2017年05月13日

国連「拷問禁止委員会」による「日韓慰安婦合意の見直し」勧告について


 国連の拷問禁止委員会が“韓国政府に対して”出した勧告の中に「日韓慰安婦合意の見直しを求める」という項目があったことが話題となっている。
 この委員会は、政府提出の報告と委員会側の報告者の報告を基に、長時間にわたる厳しい議論(というより尋問)を経て勧告をまとめる。
 委員会は10ヶ国から選ばれた10人の独立専門委員(この分野の有識者であって、国を代表する者ではない)で構成され、現在の委員は、デンマーク**、フランス、イタリア、モルドバ、アメリカ*、メキシコ*、中国、ネパール、モロッコ*、チュニジア出身(** 座長、* 副座長)である。
 今回の場合も、移民労働者の人権、北朝鮮との関係など、韓国政府が厳しく追及され、多くの勧告を出されている中の1項目である。
 端的に言えば、ここで批判され、注文を付けられているのは第一に韓国政府なのであり、「慰安婦合意」についてということで、日本人が変な反応をするべきではない。これを受けて、韓国政府から改めて申し入れがあれば真摯に対応すべきなのは当然であるが。
 以下に、報告の該当部分と日本語訳(寄藤訳)を示す。


CAT - Convention against Torture and Other Cruel Inhuman or Degrading Treatment or Punishment
60 Session (18 Apr 2017 - 12 May 2017)

Concluding observations on the third to fifth periodic reports of the Republic of Korea
韓国の第3回から第5回までの定期報告に関する最終的な監察結果

C. Principal subjects of concern and recommendations
C.主たる懸念事項と推奨事項

Redress for victims of torture and ill-treatment
拷問や虐待の被害者のための救済

47. The Committee is concerned:
(a) While welcoming the Agreement reached at the Republic of Korea-Japan Foreign Ministers’ Meeting on December 28, 2015, and taking note that there are still 38 surviving victims of sexual slavery during World War II, that the Agreement does not fully comply with the scope and content of its general comment No.3 (2012) on the implementation of article 14 of the Convention, and fails to provide redress and reparation, including compensation and the means for as full rehabilitation as possible as well as the right to truth and assurances of non-repetition;

47. 委員会は
(a) 2015年12月28日の日韓外相会合で合意が成立したことは歓迎するが、未だに第二次世界大戦中の性奴隷の生存者が38人いることに留意すると、(この合意は)条約第14条の「条約の履行に関する総括コメントNo.3(2012)」の範囲と内容を完全に遵守しておらず、真実(を究明すること)と二度と繰り返さぬ保証の権利、できるだけ完全なリハビリテーションのための手段と補償を含む、救済と賠償を提供することもできていない。
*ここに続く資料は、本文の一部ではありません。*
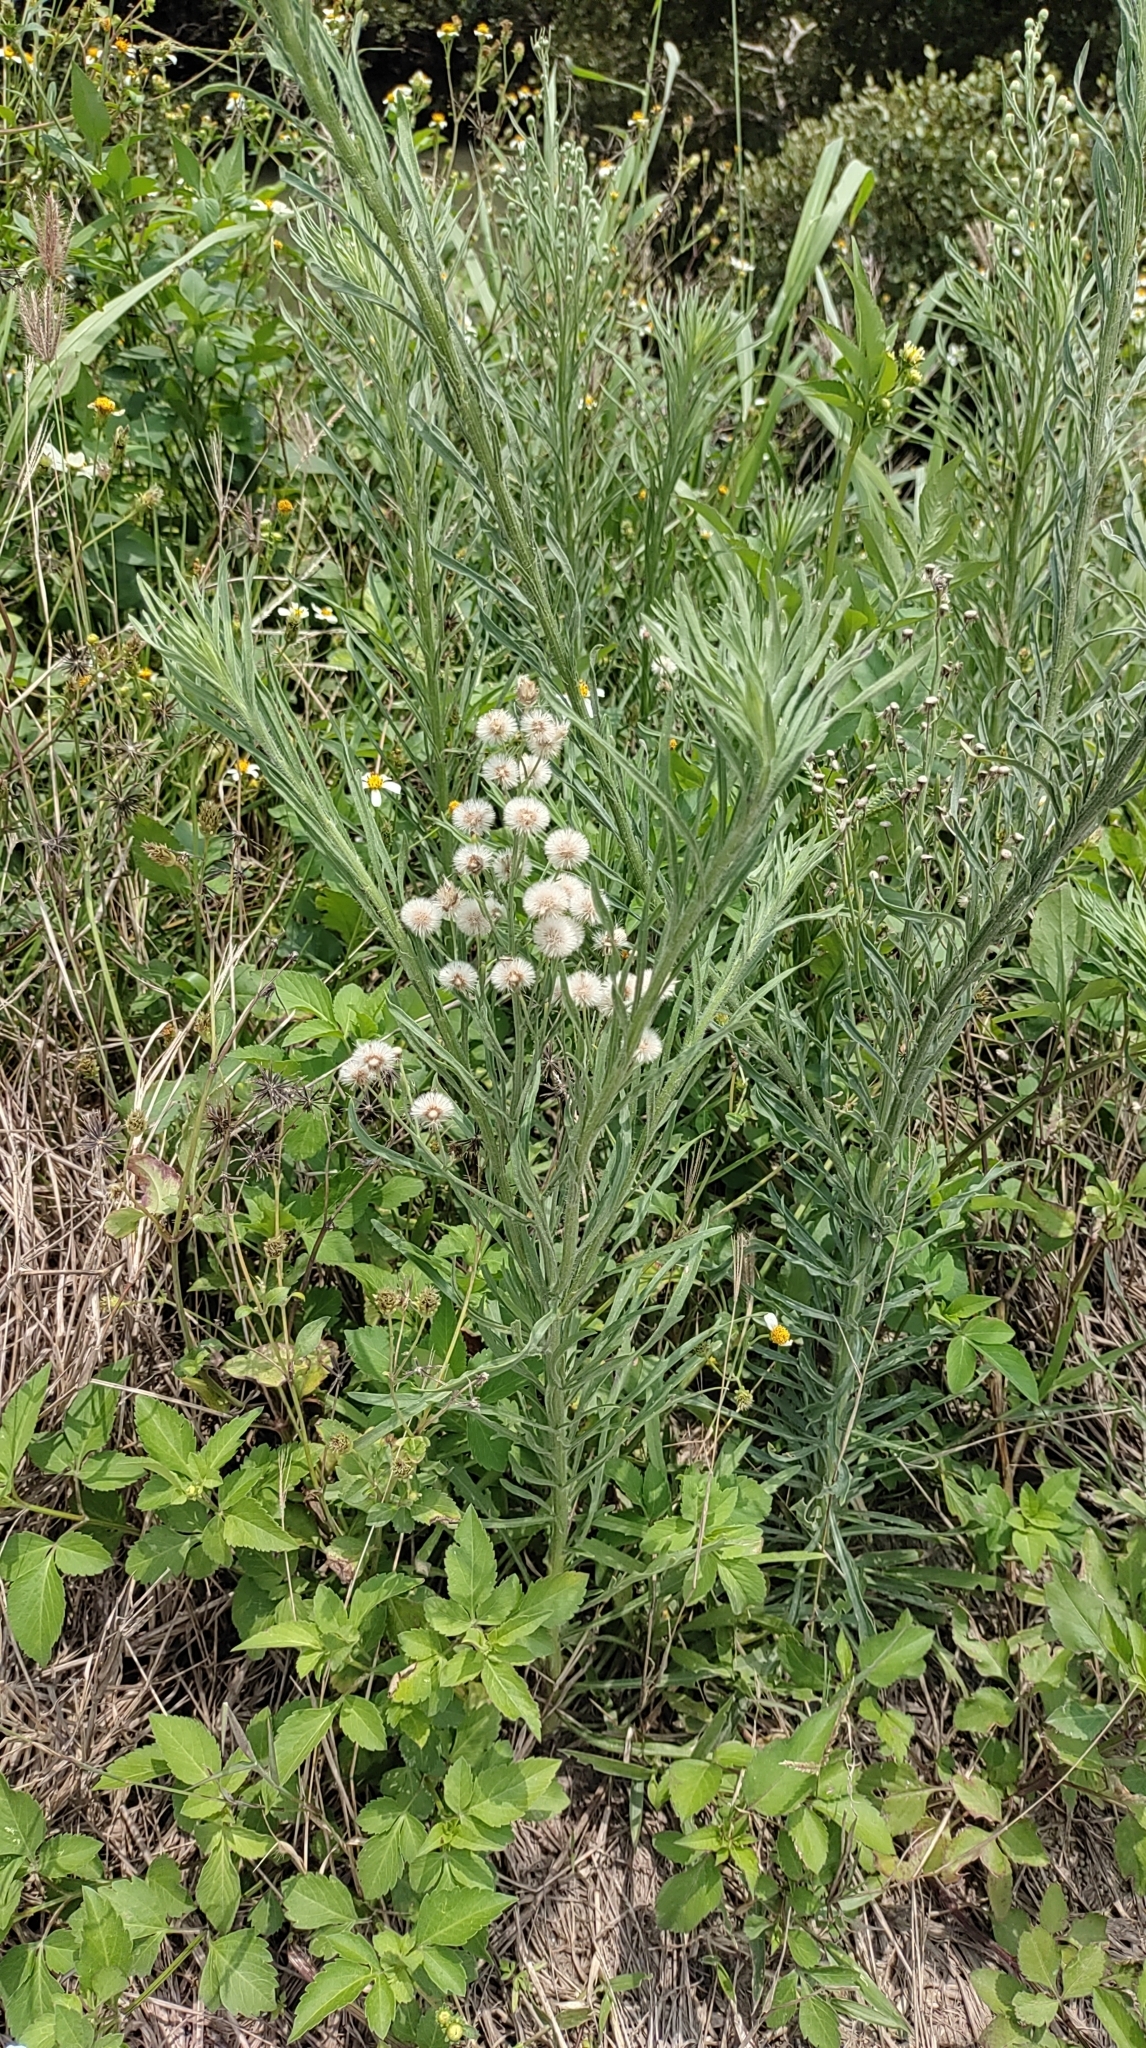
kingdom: Plantae
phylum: Tracheophyta
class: Magnoliopsida
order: Asterales
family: Asteraceae
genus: Erigeron
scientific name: Erigeron bonariensis
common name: Argentine fleabane
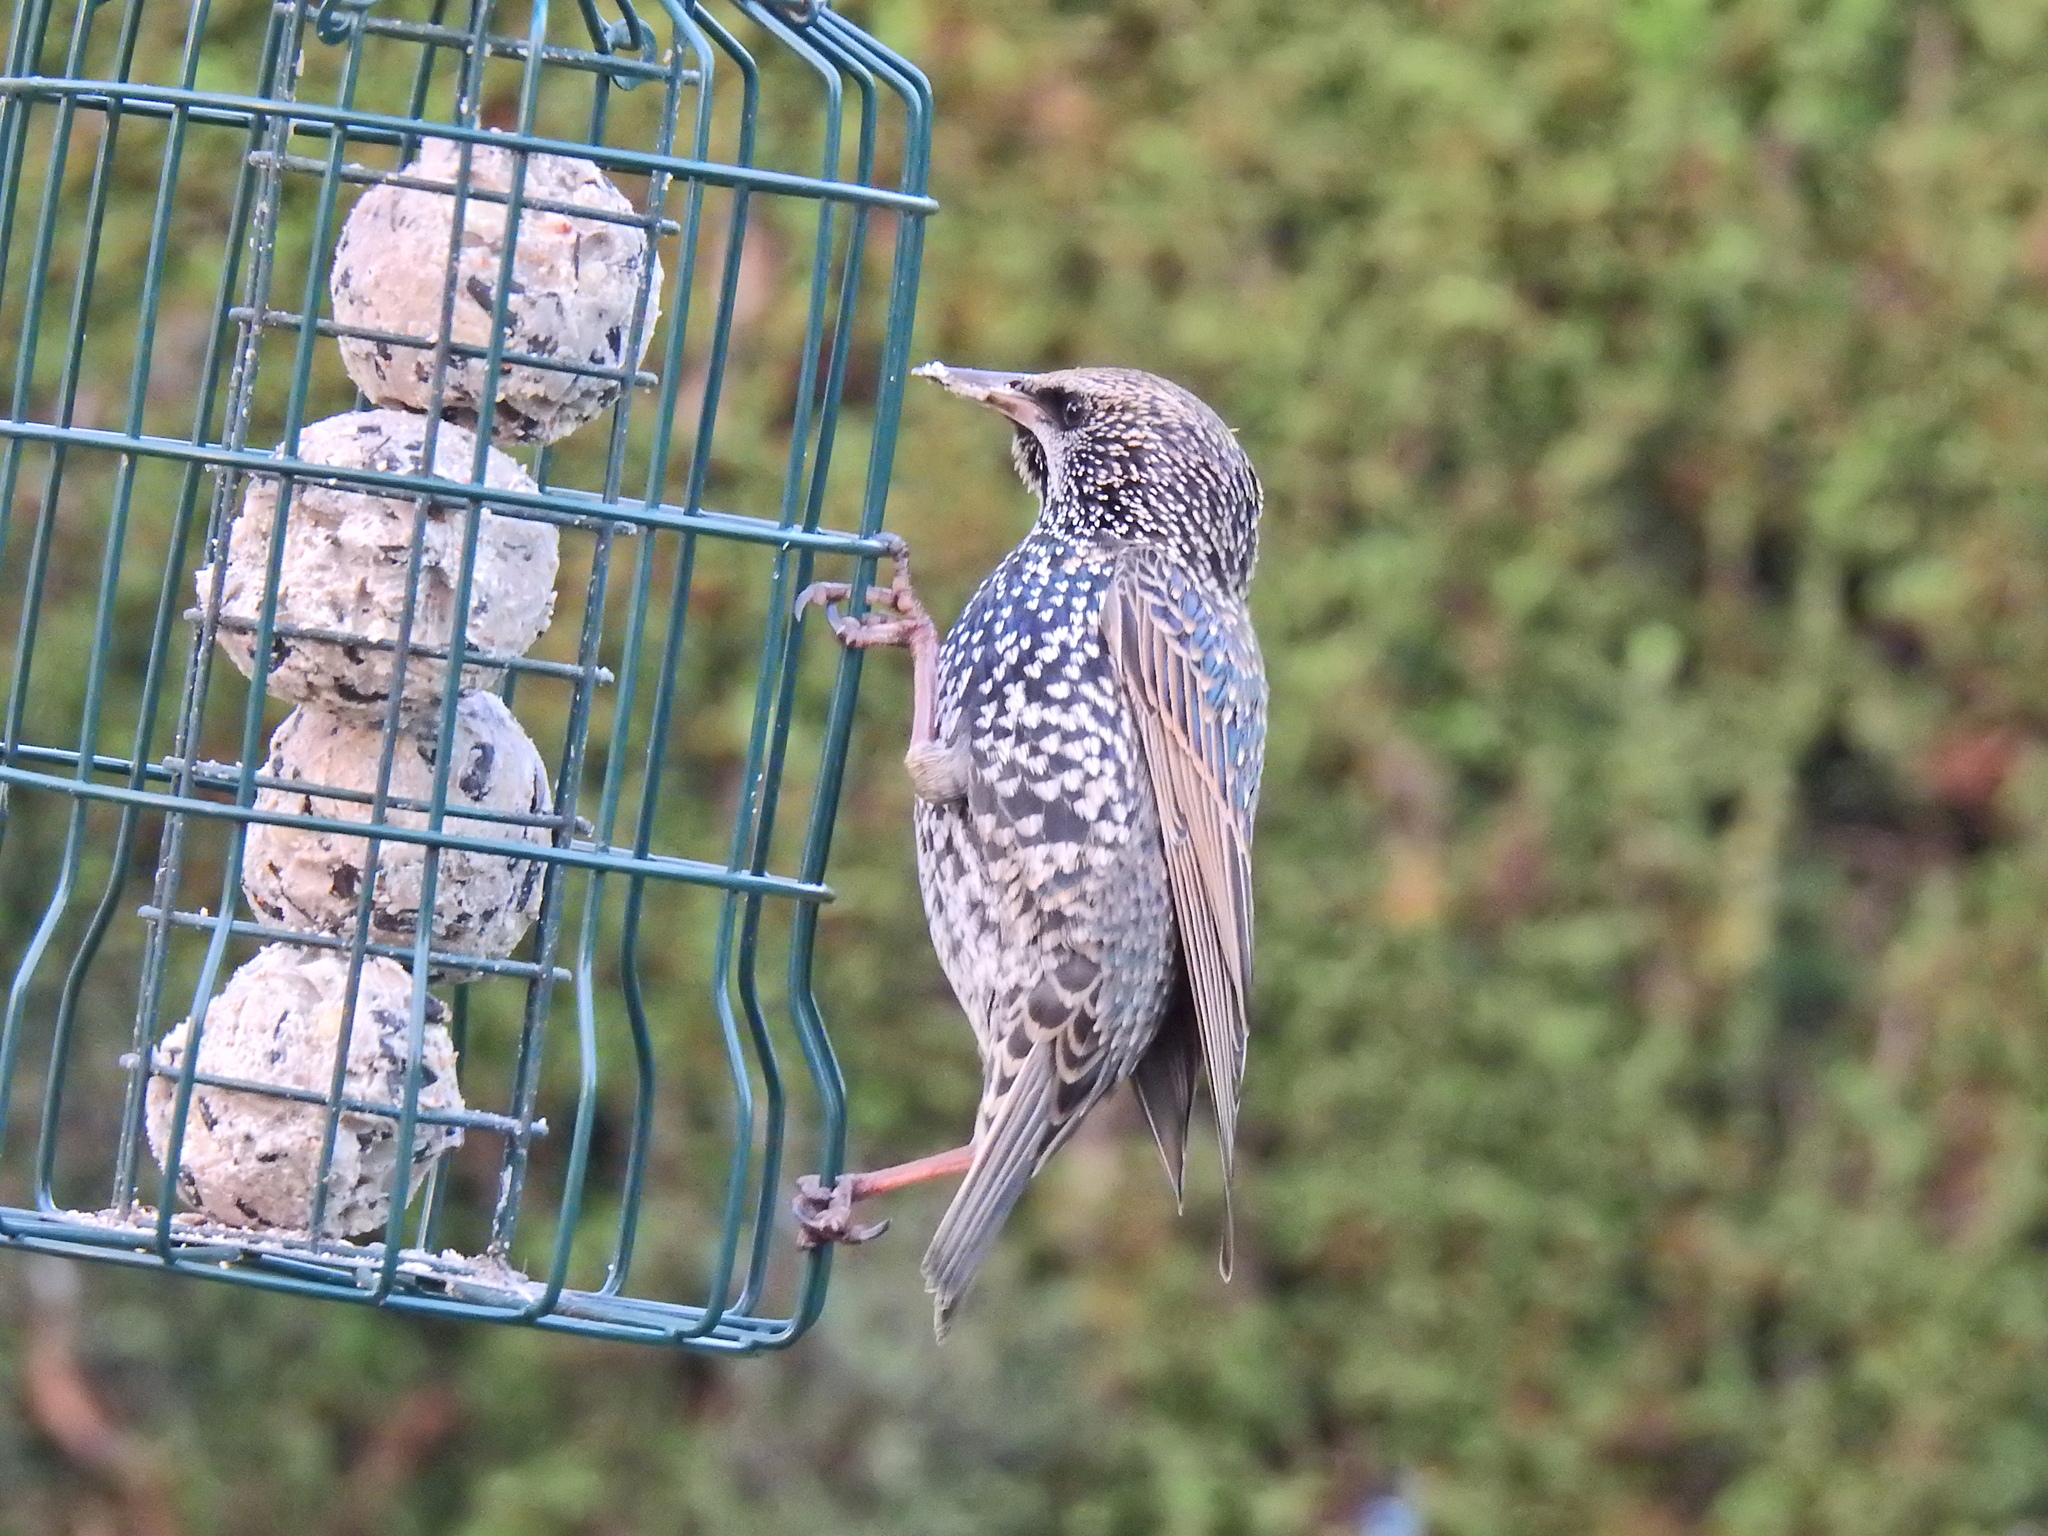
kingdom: Animalia
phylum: Chordata
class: Aves
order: Passeriformes
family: Sturnidae
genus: Sturnus
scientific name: Sturnus vulgaris
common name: Common starling
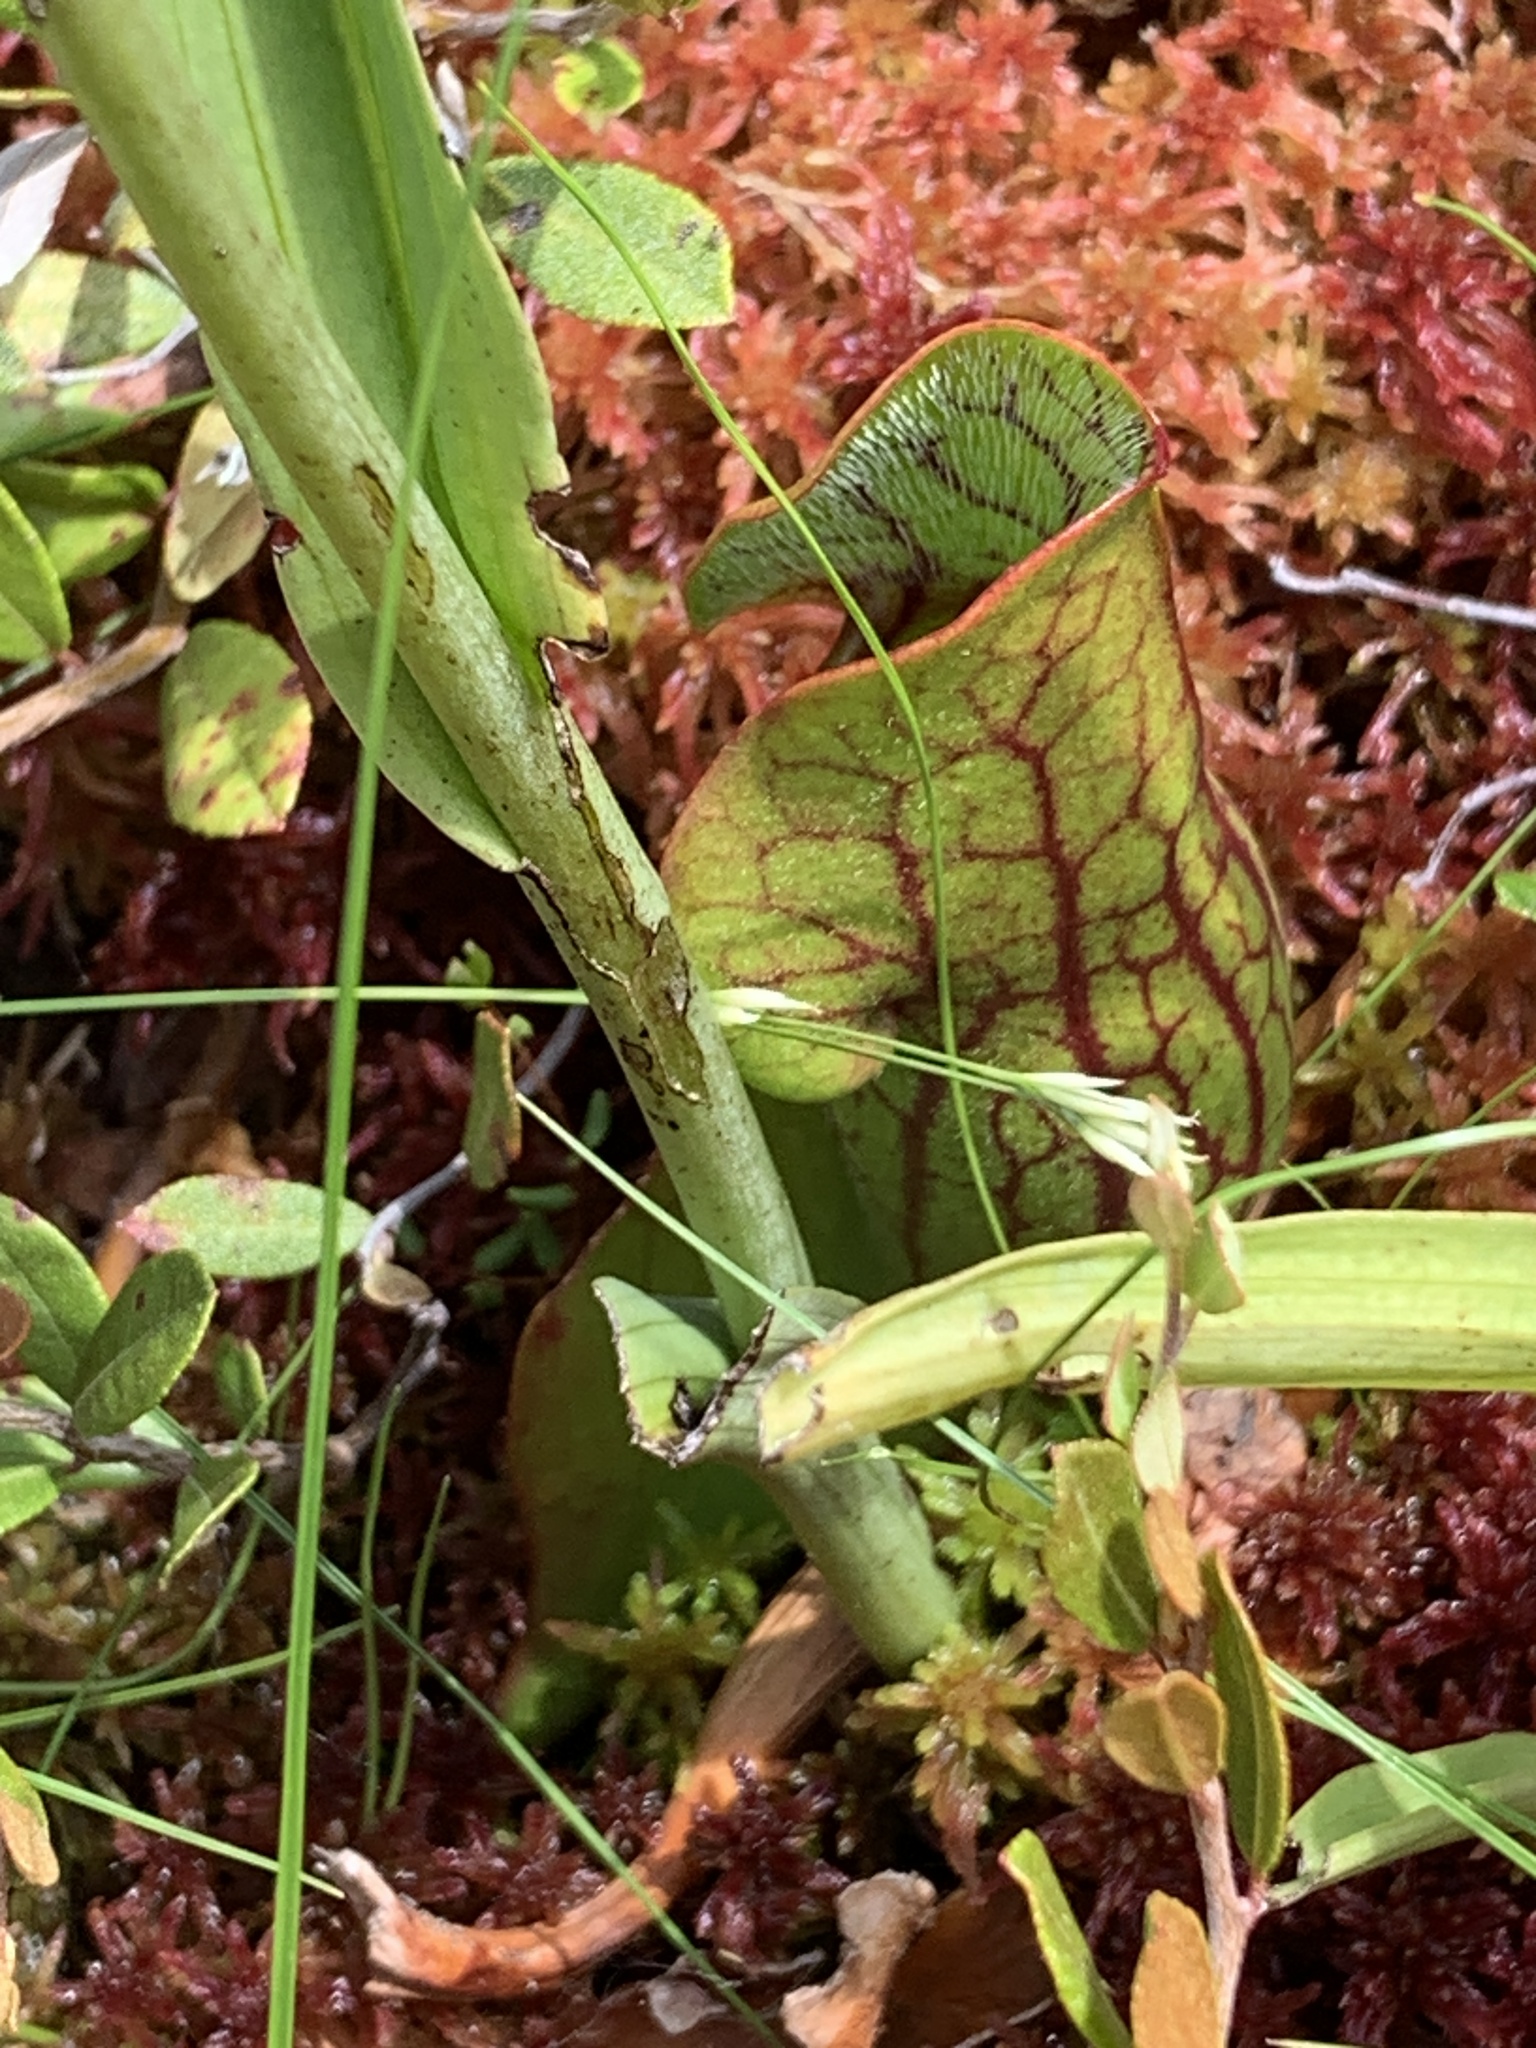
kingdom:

48. The State party should:
(d) Revise the Agreement of 28 December 2015 between the Republic of Korea and Japan in order to ensure that the surviving victims of sexual slavery during World War II are provided withredress, including the right to compensation and rehabilitation and the right to truth, reparation and assurances of non-repetitions, in keeping with article 14 of the Convention;

48. 締約国(韓国)は、
(d) 2015年12月28日の韓国と日本の間の合意を見直すこと。
第二次世界大戦中の性奴隷から生き残った犠牲者に対して、条約第14条に従い、補償とリハビリの権利、および真実の究明、賠償および二度と繰り返さぬ保証の権利を含めた救済措置が提供されていることを確実にするために。